─── Provided records ───

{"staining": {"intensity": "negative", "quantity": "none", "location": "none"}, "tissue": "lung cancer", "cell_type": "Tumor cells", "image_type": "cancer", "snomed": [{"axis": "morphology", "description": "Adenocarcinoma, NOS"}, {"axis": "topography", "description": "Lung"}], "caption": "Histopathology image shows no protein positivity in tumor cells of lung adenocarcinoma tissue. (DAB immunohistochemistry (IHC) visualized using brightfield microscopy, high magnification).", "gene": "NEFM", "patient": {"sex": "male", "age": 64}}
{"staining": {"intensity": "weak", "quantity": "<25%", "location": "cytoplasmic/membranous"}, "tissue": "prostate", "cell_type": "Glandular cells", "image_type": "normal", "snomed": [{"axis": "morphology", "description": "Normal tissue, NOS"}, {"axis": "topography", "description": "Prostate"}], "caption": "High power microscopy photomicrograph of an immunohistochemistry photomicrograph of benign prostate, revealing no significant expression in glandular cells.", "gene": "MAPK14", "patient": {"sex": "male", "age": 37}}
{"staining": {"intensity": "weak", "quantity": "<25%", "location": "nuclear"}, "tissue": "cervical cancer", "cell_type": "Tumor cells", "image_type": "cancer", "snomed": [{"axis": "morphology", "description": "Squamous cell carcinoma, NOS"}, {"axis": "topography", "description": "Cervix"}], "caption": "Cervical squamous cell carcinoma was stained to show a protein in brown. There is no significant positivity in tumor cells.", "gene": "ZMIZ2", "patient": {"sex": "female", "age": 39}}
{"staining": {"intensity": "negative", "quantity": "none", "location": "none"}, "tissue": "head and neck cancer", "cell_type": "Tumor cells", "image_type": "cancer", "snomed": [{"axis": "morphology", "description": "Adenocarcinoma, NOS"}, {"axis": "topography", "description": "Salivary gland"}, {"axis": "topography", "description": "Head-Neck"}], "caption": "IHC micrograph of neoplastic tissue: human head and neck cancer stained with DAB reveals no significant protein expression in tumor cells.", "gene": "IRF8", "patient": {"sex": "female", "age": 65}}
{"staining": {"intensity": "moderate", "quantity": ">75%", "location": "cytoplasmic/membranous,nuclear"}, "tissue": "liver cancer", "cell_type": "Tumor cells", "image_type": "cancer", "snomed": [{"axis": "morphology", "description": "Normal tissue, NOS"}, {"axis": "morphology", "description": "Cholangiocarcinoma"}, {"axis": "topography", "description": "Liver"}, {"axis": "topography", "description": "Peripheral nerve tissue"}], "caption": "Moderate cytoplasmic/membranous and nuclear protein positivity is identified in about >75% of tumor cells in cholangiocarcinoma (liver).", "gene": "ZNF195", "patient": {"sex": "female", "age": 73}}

───

[Exercise description]
The entire listing needs to be output again, exactly, please.

[Solved exercise]
{"staining": {"intensity": "negative", "quantity": "none", "location": "none"}, "tissue": "lung cancer", "cell_type": "Tumor cells", "image_type": "cancer", "snomed": [{"axis": "morphology", "description": "Adenocarcinoma, NOS"}, {"axis": "topography", "description": "Lung"}], "caption": "Histopathology image shows no protein positivity in tumor cells of lung adenocarcinoma tissue. (DAB immunohistochemistry (IHC) visualized using brightfield microscopy, high magnification).", "gene": "NEFM", "patient": {"sex": "male", "age": 64}}
{"staining": {"intensity": "weak", "quantity": "<25%", "location": "cytoplasmic/membranous"}, "tissue": "prostate", "cell_type": "Glandular cells", "image_type": "normal", "snomed": [{"axis": "morphology", "description": "Normal tissue, NOS"}, {"axis": "topography", "description": "Prostate"}], "caption": "High power microscopy photomicrograph of an immunohistochemistry photomicrograph of benign prostate, revealing no significant expression in glandular cells.", "gene": "MAPK14", "patient": {"sex": "male", "age": 37}}
{"staining": {"intensity": "weak", "quantity": "<25%", "location": "nuclear"}, "tissue": "cervical cancer", "cell_type": "Tumor cells", "image_type": "cancer", "snomed": [{"axis": "morphology", "description": "Squamous cell carcinoma, NOS"}, {"axis": "topography", "description": "Cervix"}], "caption": "Cervical squamous cell carcinoma was stained to show a protein in brown. There is no significant positivity in tumor cells.", "gene": "ZMIZ2", "patient": {"sex": "female", "age": 39}}
{"staining": {"intensity": "negative", "quantity": "none", "location": "none"}, "tissue": "head and neck cancer", "cell_type": "Tumor cells", "image_type": "cancer", "snomed": [{"axis": "morphology", "description": "Adenocarcinoma, NOS"}, {"axis": "topography", "description": "Salivary gland"}, {"axis": "topography", "description": "Head-Neck"}], "caption": "IHC micrograph of neoplastic tissue: human head and neck cancer stained with DAB reveals no significant protein expression in tumor cells.", "gene": "IRF8", "patient": {"sex": "female", "age": 65}}
{"staining": {"intensity": "moderate", "quantity": ">75%", "location": "cytoplasmic/membranous,nuclear"}, "tissue": "liver cancer", "cell_type": "Tumor cells", "image_type": "cancer", "snomed": [{"axis": "morphology", "description": "Normal tissue, NOS"}, {"axis": "morphology", "description": "Cholangiocarcinoma"}, {"axis": "topography", "description": "Liver"}, {"axis": "topography", "description": "Peripheral nerve tissue"}], "caption": "Moderate cytoplasmic/membranous and nuclear protein positivity is identified in about >75% of tumor cells in cholangiocarcinoma (liver).", "gene": "ZNF195", "patient": {"sex": "female", "age": 73}}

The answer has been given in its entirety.